Use row reduction to show that the determinant is equal to this variable.

Question

Show determinant of: \begin{pmatrix}1&1&1\\a&b&c\\a^2&b^2&c^2\end{pmatrix}

is equal to $(b - a)(c - a)(c - b)$

I'm not sure if you can use squares or square roots hmmm.. please help me. I'm sure it's a simple question. Much appreciated.

Answer 1

We see immmediatley that the determinant is a polynomial in $a,b,c$, homgenous of degree $3$. And if $a=b$ or $b=c$ or $c=a$, two columns are identical and make the determiniant zero.

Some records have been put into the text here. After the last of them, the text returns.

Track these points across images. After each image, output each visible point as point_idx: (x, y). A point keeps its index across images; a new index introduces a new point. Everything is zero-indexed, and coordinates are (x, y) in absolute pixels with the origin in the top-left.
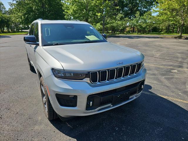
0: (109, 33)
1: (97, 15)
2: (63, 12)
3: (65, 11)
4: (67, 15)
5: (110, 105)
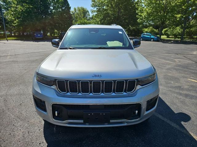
0: (193, 38)
1: (176, 17)
2: (137, 16)
3: (139, 14)
4: (141, 18)
5: (82, 121)
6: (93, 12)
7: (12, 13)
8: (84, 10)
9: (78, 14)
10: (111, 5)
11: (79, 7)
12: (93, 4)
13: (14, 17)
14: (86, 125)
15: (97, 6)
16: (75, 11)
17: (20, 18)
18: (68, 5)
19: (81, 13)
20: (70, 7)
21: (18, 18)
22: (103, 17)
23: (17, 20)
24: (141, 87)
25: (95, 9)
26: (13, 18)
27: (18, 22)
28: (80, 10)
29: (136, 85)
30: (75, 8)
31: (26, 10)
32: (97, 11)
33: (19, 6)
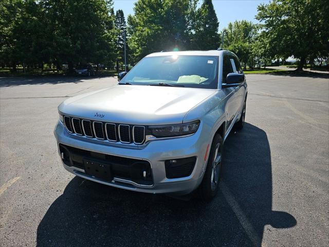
5: (83, 171)
6: (258, 27)
7: (137, 38)
8: (246, 26)
9: (235, 34)
10: (297, 11)
11: (238, 21)
12: (260, 14)
13: (138, 44)
14: (92, 178)
15: (267, 17)
16: (231, 29)
17: (144, 45)
18: (216, 19)
19: (240, 31)
20: (218, 23)
21: (142, 45)
22: (277, 35)
23: (140, 48)
24: (155, 138)
25: (263, 23)
26: (136, 46)
27: (141, 51)
28: (238, 27)
29: (145, 135)
30: (230, 24)
31: (154, 33)
32: (268, 26)
33: (146, 29)
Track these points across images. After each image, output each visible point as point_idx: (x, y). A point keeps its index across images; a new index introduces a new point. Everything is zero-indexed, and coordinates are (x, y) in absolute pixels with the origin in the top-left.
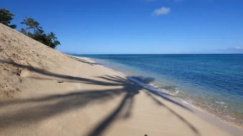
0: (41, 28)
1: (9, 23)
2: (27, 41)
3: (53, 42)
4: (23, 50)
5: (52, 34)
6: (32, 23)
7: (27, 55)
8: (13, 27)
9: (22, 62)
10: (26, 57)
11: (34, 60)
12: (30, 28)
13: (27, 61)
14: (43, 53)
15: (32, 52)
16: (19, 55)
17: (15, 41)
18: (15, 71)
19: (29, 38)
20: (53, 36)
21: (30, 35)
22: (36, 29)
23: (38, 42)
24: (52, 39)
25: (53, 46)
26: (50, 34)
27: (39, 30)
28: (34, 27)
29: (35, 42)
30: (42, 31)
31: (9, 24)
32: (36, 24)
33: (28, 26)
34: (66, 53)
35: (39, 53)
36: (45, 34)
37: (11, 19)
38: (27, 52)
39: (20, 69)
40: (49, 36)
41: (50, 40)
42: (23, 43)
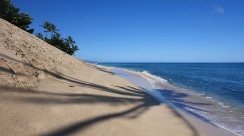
1: (28, 27)
2: (44, 47)
3: (71, 47)
4: (41, 56)
5: (70, 38)
6: (49, 27)
7: (44, 60)
8: (31, 31)
9: (39, 66)
10: (43, 62)
11: (49, 66)
13: (43, 66)
14: (59, 59)
15: (48, 58)
16: (37, 60)
17: (34, 47)
18: (34, 73)
19: (46, 43)
20: (71, 41)
21: (47, 41)
23: (55, 48)
24: (70, 44)
25: (70, 52)
26: (68, 38)
29: (52, 47)
31: (27, 29)
32: (53, 27)
33: (46, 30)
35: (55, 59)
37: (30, 23)
38: (44, 58)
39: (38, 72)
40: (68, 41)
41: (68, 45)
42: (41, 49)
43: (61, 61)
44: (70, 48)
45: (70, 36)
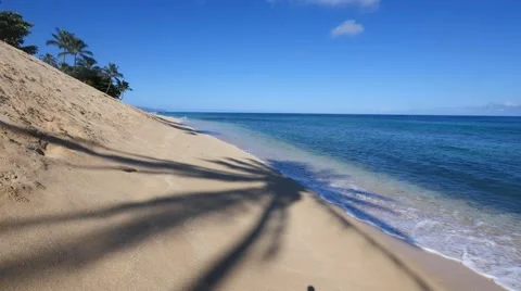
0: (90, 53)
1: (22, 42)
2: (60, 82)
3: (115, 84)
4: (51, 101)
5: (112, 66)
6: (72, 43)
7: (59, 110)
8: (30, 50)
9: (49, 127)
10: (58, 115)
11: (73, 123)
12: (65, 53)
13: (59, 124)
14: (94, 108)
15: (70, 106)
16: (43, 111)
17: (34, 80)
18: (34, 145)
19: (63, 75)
20: (115, 72)
21: (66, 68)
22: (78, 56)
23: (84, 84)
24: (113, 78)
25: (114, 92)
26: (108, 67)
27: (85, 57)
28: (75, 51)
29: (77, 83)
30: (92, 61)
31: (21, 45)
32: (80, 44)
33: (62, 50)
34: (143, 109)
35: (86, 108)
36: (97, 68)
37: (26, 33)
38: (60, 104)
39: (43, 142)
40: (107, 71)
41: (109, 80)
42: (51, 86)
43: (98, 111)
44: (112, 86)
45: (112, 63)
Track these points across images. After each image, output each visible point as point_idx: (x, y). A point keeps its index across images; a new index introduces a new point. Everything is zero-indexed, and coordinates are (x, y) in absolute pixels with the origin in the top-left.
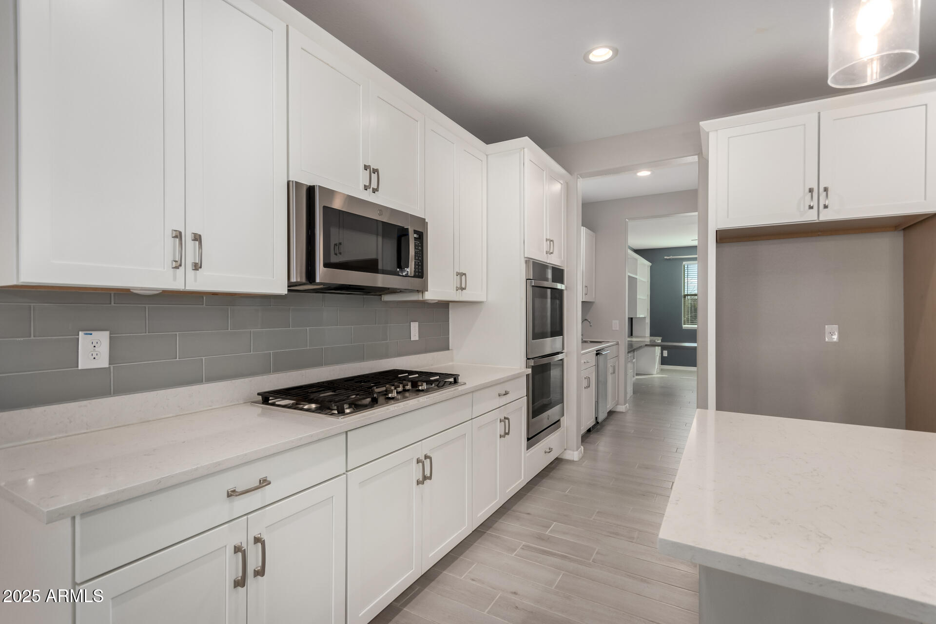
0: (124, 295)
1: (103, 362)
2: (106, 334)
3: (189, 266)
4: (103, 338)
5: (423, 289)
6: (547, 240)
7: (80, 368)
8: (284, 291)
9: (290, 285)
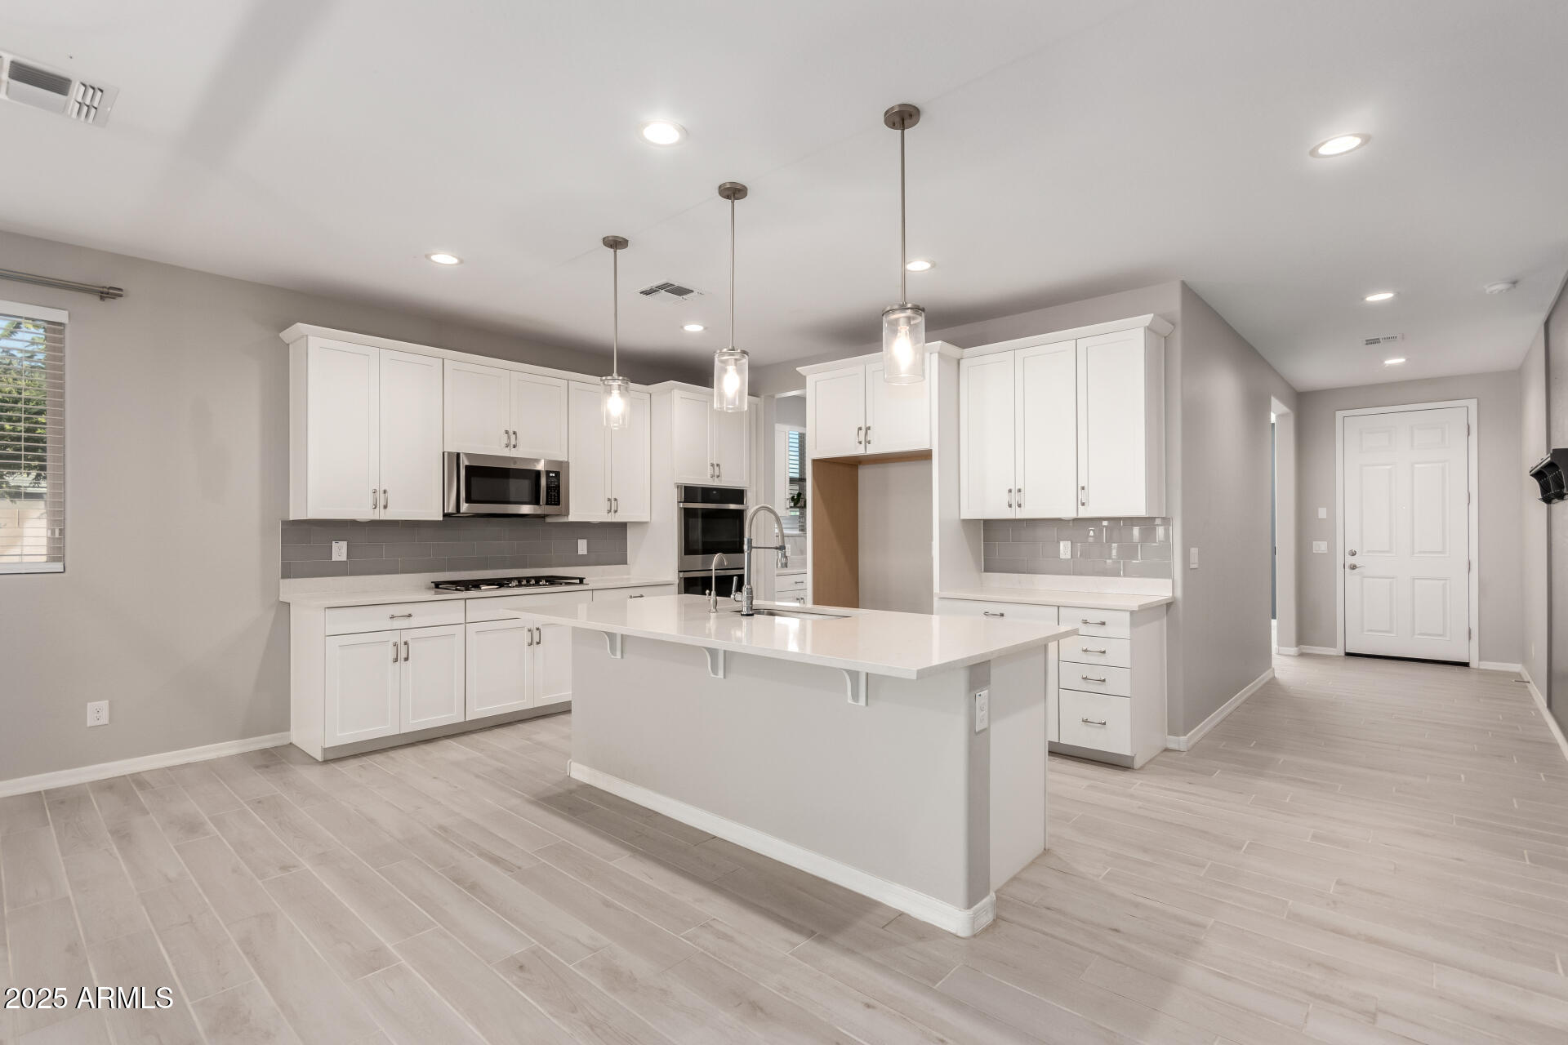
0: (353, 523)
1: (344, 558)
2: (345, 543)
3: (382, 507)
4: (344, 544)
5: (567, 514)
6: (712, 465)
7: (333, 560)
8: (441, 518)
9: (445, 515)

On the other hand, if $a,b,c$ are pairwise distinct, the determinant must be nonzero as any vanishing linear combination of rows would result in a quadratic polynomial having three roots $a,b,c$. If these arguments are not convincing enough, just employ Gauss's algorithm: $$\begin{align}\det\begin{pmatrix}1&1&1\\a&b&c\\a^2&b^2&c^2\end{pmatrix} &=\det\begin{pmatrix}1&1&1\\0&b-a&c-a\\0&b^2-a^2&c^2-a^2\end{pmatrix}\\ &=\det\begin{pmatrix}1&1&1\\0&b-a&c-a\\0&0&c^2-a^2-(b+a)(c-a)\end{pmatrix}\\ &=(b-a)\cdot(c^2-a^2-(b+a)(c-a))\\ &=(b-a)(c-a)(c+a-(b+a))\\&=(b-a)(c-a)(c-b) \end{align} $$

Answer 2

The determinant of such a matrix is a third-degree homogeneous polynomial in $a,b,c$ that vanishes when $a=b,a=c$ or $b=c$, hence: $$ \det M = K (b-a)(c-a)(c-b) $$ for some constant $K$. To find the value of such a constant, it is sufficient to compute the determinant of $V$ for $(a,b,c)=(1,2,3)$, for instance.

Answer 3

Subtracting $\DeclareMathOperator{Col}{Col}\Col_1$ from $\Col_2$ and $\Col_3$ gives $$ \begin{pmatrix} 1 & 0 & 0 \\ a & b-a & c-a \\ a^2 & b^2-a^2 & c^2-a^2 \\ \end{pmatrix} = \begin{pmatrix} 1 & 0 & 0 \\ a & b-a & c-a \\ a^2 & (b+a)(b-a) & (c+a)(c-a) \end{pmatrix} $$ The determinant is then \begin{align*} (b-a)(c+a)(c-a)-(c-a)(b+a)(b-a) &=(b-a)(c-a)(c+a-b-a) \\ &=(b-a)(c-a)(c-b) \end{align*} Of course, if you'd rather use row operations then you could consider the transpose and use the fact that $\det(A^\top)=\det(A)$.

Answer 4

Just expand over the first row. Call your matrix A.

|A| = $1(bc^2-cb^2) - 1(ac^2-ca^2) + 1(ab^2-ba^2)$

Show that it is equivalent to (b-a) etc.